Being (to einai, ousia, to on) Refers not to existence but to stable identity. In the dative (tô onti) the participle may mean “in its being” as opposed to seeming, or “in its very being,” that aspect or part of anything that makes it what it is. In the plural (ta onta) it refers to the things that are in the most emphatic sense, including whatever is always exactly what it is.
Character (êthos) A deep and stable tendency in a human being that has a natural basis but needs to be formed by education and built by thinking (400E). What Cephalus speaks of in 329D as the condition for a good old age is merely the natural disposition (tropos). It is the need to provide trustworthy guardians for a city that leads Socrates to introduce the notion of character in 375C; at the same time he displays what he is talking about by his efforts to help change the tropos of Glaucon and Adeimantus to respect justice (368B) into a state of character that could adhere to it.
City (polis) The sovereign and self-sufficient political community, limited in size by the capacity of people to work in association toward common ends. The principal alternative form of rule in Plato’s time was an empire such as that of Persia; to link the two under a single name such as “state” would be contrary to Greek usage and to the nature of the things themselves. The Persian Wars of the 6th century BC provided an occasion for Greeks to discover what was distinctive in their political ways when the survival of those ways was threatened. The realization that the city is not land and buildings is displayed by Herodotus in Bk. VIII, Chap. 61 of his History, and made explicit by Thucydides in Bk. I, Chap. 10 of The Peloponnesian War. Thrasymachus turns to the city in 338D as the arena in which justice can be seen for what it is. Socrates takes that examination a step further, beginning in 369A, by turning from the haphazard array of actual cities to an attempt to see the city for what it is by tracing it to its origins.

◆ **GIVEN PROBLEM**: Repeat the glossary entries above word for word, from "Being (to einai, ousia, to" up to and including "exactly what it is.".

◆ **DATASET EXCERPT**:
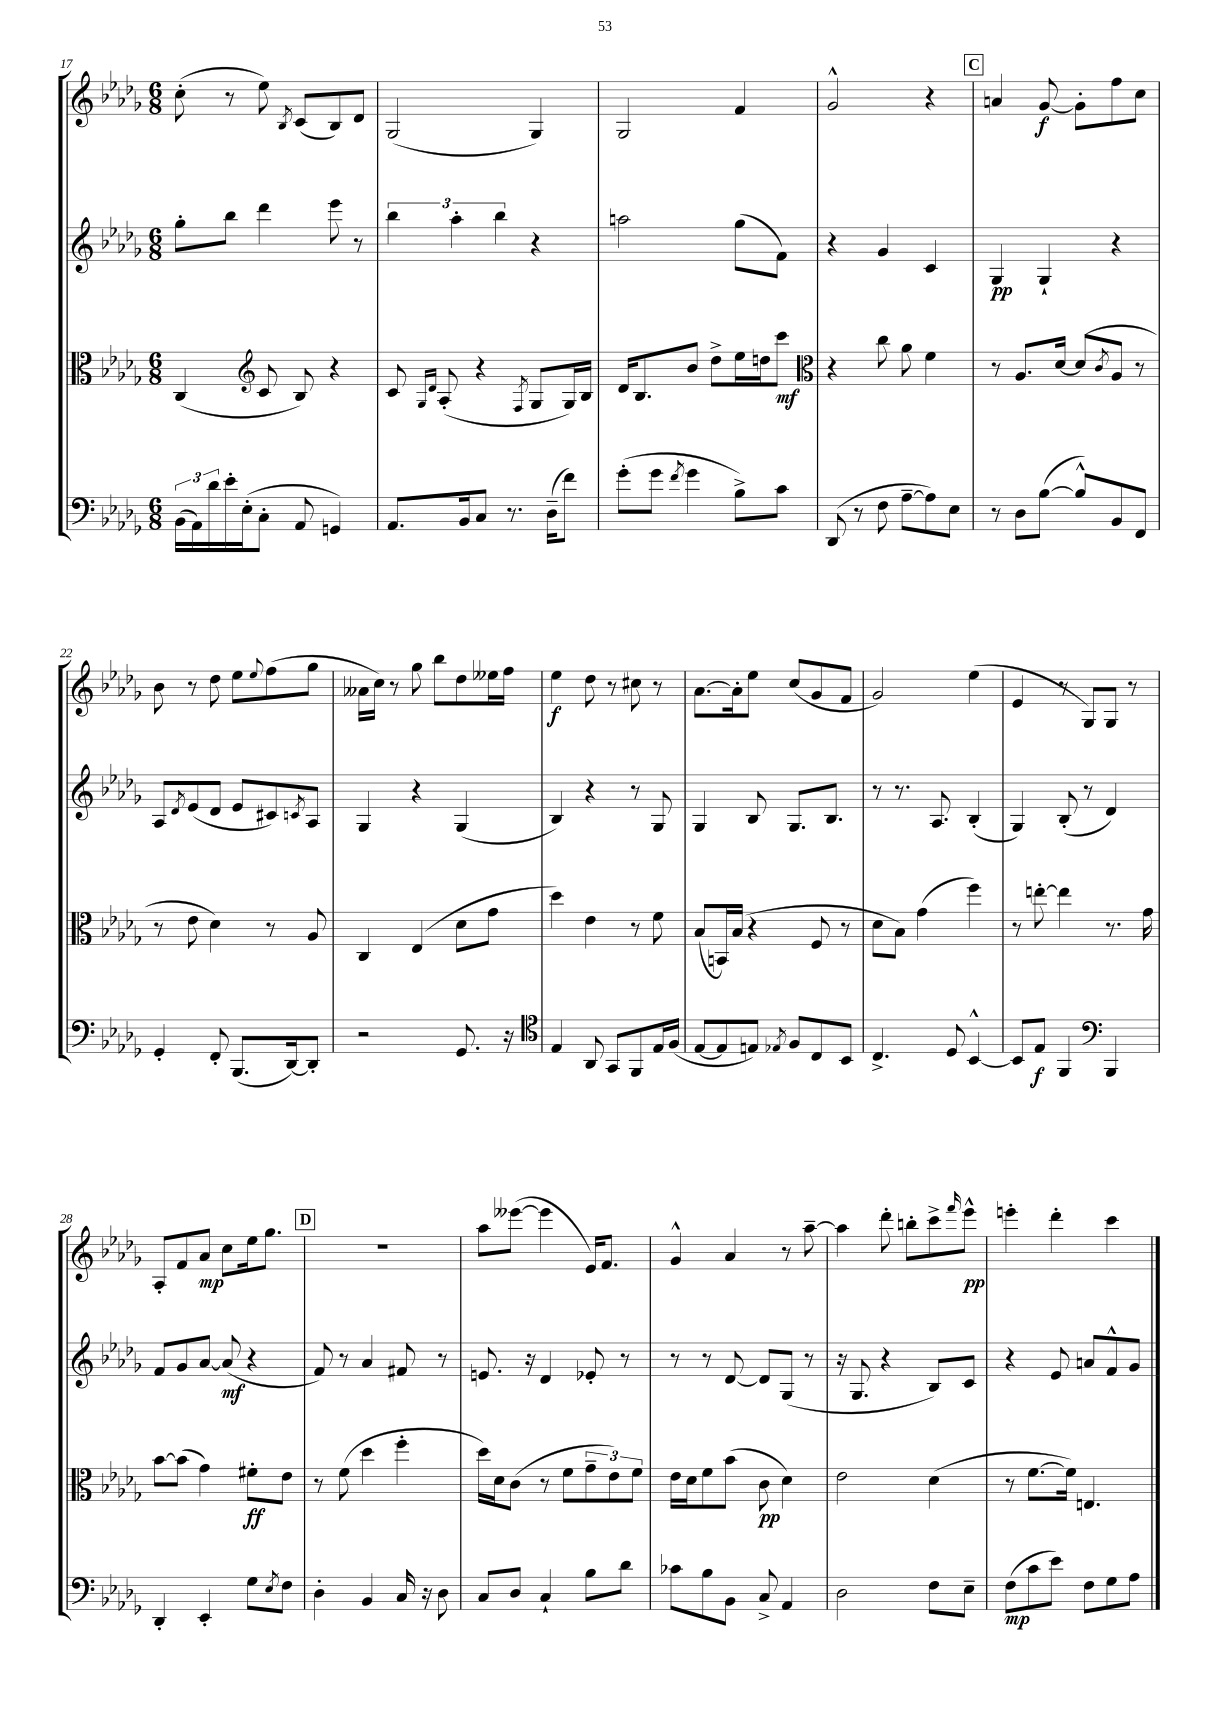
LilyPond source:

◆ **SOLUTION TO THE EXERCISE**:
Being (to einai, ousia, to on) Refers not to existence but to stable identity. In the dative (tô onti) the participle may mean “in its being” as opposed to seeming, or “in its very being,” that aspect or part of anything that makes it what it is. In the plural (ta onta) it refers to the things that are in the most emphatic sense, including whatever is always exactly what it is.